The polarization in our country is happening with the support of a number of bishops, who are definitely encouraging it in the church. Many of the bishops are clearly aligned with a particular party and its reputed leader, and this alignment seems to be the basis or their leadership or lack thereof.
Francis is calling the church to be like a battle ground field hospital that is working to help the folks deal with the suffering in their lives, just to walk with them. I have served in some of them, and have experienced the kind of care he is talking about. A great number of bishops, especially US bishops, see the church not as a place of healing, but as a system of laws and penalties. As it was in the days of Jesus when the priests told the people if you want to go to God you have to go through us, the bishops of today are saying the same thing.
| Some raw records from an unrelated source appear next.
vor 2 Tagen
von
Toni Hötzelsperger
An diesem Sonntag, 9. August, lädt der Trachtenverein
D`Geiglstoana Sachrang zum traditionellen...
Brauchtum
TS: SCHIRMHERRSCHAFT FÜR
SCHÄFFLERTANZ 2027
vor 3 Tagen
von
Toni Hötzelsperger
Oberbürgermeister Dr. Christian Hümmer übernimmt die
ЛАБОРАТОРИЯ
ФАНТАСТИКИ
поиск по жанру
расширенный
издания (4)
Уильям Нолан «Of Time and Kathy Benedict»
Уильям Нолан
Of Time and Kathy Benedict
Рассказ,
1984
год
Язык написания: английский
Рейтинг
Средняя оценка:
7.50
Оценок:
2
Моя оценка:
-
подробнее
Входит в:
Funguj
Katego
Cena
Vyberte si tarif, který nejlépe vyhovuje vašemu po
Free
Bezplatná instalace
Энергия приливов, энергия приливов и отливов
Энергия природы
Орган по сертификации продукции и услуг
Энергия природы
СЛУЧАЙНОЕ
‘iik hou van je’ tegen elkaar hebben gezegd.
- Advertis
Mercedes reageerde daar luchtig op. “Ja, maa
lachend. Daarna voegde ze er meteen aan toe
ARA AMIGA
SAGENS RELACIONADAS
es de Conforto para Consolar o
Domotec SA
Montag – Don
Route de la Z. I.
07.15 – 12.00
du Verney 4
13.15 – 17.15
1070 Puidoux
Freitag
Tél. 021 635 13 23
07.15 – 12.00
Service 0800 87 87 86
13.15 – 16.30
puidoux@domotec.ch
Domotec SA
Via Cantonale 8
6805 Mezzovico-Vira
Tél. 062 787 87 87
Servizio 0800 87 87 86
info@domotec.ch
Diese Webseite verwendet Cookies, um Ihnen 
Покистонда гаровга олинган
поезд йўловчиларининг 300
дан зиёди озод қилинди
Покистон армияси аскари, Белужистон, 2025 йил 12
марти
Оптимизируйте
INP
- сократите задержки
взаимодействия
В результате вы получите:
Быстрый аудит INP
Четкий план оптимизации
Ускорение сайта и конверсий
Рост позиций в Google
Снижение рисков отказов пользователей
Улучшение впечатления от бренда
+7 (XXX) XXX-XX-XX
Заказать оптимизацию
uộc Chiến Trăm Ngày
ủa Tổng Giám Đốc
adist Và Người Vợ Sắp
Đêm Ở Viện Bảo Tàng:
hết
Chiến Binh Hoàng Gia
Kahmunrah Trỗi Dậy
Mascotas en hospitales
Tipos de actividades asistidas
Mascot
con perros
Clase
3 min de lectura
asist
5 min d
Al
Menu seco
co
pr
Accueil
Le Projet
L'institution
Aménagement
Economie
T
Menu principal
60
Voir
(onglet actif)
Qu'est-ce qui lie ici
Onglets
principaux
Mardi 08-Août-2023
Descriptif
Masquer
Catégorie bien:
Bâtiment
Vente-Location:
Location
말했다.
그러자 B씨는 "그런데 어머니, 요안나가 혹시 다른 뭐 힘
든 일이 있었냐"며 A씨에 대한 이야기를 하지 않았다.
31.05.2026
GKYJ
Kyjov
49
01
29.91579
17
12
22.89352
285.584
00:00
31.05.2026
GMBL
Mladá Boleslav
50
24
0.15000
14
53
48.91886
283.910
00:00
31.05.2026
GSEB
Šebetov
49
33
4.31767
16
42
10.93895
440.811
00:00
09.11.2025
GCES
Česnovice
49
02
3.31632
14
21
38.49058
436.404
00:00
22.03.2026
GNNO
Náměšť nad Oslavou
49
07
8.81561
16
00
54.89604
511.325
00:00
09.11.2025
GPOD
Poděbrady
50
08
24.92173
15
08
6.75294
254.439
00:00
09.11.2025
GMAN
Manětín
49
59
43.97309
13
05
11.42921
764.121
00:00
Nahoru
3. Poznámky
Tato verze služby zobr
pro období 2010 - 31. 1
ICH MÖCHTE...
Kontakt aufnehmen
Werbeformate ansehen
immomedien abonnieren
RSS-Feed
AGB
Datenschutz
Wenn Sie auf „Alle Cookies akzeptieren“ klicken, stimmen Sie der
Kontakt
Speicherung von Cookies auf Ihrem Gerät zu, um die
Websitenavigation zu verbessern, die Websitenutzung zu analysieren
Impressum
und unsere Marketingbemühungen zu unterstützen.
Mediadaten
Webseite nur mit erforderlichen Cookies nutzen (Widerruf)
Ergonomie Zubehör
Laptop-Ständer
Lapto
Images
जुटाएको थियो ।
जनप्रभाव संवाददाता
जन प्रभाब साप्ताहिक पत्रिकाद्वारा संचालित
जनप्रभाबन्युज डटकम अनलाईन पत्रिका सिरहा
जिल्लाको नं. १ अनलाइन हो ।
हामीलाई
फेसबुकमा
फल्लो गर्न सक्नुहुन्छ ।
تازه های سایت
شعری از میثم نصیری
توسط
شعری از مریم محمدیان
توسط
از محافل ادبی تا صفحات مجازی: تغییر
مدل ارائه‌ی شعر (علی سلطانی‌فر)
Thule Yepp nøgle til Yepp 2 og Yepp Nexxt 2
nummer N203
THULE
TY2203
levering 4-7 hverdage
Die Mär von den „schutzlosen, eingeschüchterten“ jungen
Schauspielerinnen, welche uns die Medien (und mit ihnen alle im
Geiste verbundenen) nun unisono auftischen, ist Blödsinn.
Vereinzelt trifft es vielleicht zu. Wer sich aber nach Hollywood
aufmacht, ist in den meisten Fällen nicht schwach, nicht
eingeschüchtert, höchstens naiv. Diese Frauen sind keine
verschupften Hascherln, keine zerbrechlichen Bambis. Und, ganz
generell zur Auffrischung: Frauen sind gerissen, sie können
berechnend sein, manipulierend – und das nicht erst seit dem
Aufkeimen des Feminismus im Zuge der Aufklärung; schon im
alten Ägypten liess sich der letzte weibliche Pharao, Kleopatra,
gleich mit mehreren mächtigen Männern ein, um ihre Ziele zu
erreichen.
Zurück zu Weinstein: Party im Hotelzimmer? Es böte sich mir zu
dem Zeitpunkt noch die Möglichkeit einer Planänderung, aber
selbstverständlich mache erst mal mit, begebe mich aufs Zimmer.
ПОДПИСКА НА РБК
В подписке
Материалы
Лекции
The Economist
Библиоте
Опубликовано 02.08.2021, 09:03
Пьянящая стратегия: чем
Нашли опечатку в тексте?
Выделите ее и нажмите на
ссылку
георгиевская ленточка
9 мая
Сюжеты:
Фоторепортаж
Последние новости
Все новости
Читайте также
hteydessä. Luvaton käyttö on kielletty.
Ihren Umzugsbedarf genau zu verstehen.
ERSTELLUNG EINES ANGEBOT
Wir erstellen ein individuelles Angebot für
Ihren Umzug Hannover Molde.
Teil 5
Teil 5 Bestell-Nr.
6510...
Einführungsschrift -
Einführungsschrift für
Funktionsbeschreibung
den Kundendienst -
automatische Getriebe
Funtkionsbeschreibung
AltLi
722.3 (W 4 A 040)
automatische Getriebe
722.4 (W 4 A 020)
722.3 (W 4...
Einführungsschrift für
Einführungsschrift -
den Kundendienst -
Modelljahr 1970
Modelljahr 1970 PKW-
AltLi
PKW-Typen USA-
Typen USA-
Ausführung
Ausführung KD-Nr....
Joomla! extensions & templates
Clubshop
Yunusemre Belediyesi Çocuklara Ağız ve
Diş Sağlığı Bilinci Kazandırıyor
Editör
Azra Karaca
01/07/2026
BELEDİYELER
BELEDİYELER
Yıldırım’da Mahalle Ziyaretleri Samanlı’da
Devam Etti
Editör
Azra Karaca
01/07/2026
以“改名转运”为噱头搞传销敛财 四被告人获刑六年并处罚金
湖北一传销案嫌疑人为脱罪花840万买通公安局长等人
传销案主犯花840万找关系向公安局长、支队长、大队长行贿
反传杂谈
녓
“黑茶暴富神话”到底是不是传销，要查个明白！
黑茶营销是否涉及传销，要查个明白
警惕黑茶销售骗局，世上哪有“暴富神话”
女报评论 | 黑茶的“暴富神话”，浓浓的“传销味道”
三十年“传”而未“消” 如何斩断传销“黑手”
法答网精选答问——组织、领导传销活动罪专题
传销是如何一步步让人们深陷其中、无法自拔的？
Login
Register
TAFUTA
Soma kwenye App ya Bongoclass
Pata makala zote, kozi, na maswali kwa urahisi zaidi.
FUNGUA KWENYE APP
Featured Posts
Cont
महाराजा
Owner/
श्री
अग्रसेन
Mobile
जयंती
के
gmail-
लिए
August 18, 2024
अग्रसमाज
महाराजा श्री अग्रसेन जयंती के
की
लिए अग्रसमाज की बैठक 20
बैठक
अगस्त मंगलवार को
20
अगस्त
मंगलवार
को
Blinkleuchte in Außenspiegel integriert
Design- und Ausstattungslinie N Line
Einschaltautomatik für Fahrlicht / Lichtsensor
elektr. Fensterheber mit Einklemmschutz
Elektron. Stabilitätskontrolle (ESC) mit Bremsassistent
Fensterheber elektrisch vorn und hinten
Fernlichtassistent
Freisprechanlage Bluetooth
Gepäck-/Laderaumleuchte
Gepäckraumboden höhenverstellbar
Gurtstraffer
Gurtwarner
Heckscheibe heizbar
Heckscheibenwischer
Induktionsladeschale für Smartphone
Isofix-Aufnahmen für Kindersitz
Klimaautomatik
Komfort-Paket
In my own life, I am in the very fortunate position of being retired and not in charge of anything. I do not depend on the church for anything, except perhaps the opportunity to help out in parishes, hospitals, and similar places. I am thankful for my active duty Army experience which has afforded me some insight that others might not have. No doubt I look down the alley with my own set of lights. This does not make me better or worse than anyone else, just perhaps unique, a character, so to speak.
I don’t think there needs to be a separate class of person (clergy). The fact that there is one now is a source of many of the problems in the church, clericalism. As clerics we were taught that ordination makes a person ontologically different. I do not believe this at all. A number of experiences in theArmy convinced me beyond any doubt that this is just not true. We just have a different role in the church, one of gathering and leading folks in prayer. We don’t need a separate caste to do this.
I believe that Jesus said “I will be with you always”, and “I will send the Spirit to remind you of what I taught you”, and this is happening right now. Perhaps the church will be led kicking and screaming into a new awareness of what it means to be followers of Christ in our own day and time. Pope Benedict said something along the lines of out of the current crisis will arise the church of the future. We certainly are in a current crisis. I hope we can be open to the Spirit leading us forward.